Work item:
Reproduce exactly the lines from the one containing "Impact zondag." through the last line of the data, both ends included.

--------------------------------

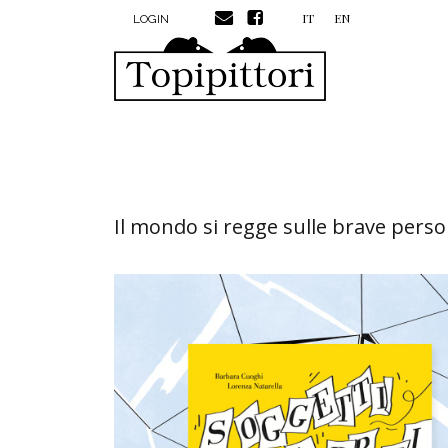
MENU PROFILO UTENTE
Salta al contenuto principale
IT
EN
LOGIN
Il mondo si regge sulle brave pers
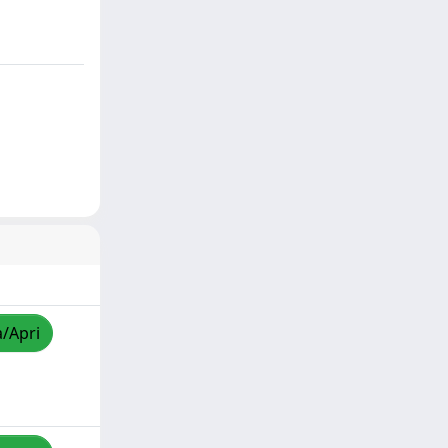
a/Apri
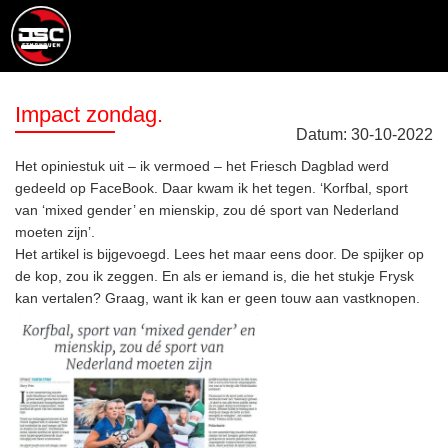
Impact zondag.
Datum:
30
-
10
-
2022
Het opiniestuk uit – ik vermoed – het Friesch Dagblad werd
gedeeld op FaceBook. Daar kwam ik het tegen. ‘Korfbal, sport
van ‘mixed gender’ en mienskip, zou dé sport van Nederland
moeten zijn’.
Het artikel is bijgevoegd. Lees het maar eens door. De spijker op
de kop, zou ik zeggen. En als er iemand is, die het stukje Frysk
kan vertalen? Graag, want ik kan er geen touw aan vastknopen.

--------------------------------

Solved problem:
Impact zondag.
Datum:
30
-
10
-
2022
Het opiniestuk uit – ik vermoed – het Friesch Dagblad werd
gedeeld op FaceBook. Daar kwam ik het tegen. ‘Korfbal, sport
van ‘mixed gender’ en mienskip, zou dé sport van Nederland
moeten zijn’.
Het artikel is bijgevoegd. Lees het maar eens door. De spijker op
de kop, zou ik zeggen. En als er iemand is, die het stukje Frysk
kan vertalen? Graag, want ik kan er geen touw aan vastknopen.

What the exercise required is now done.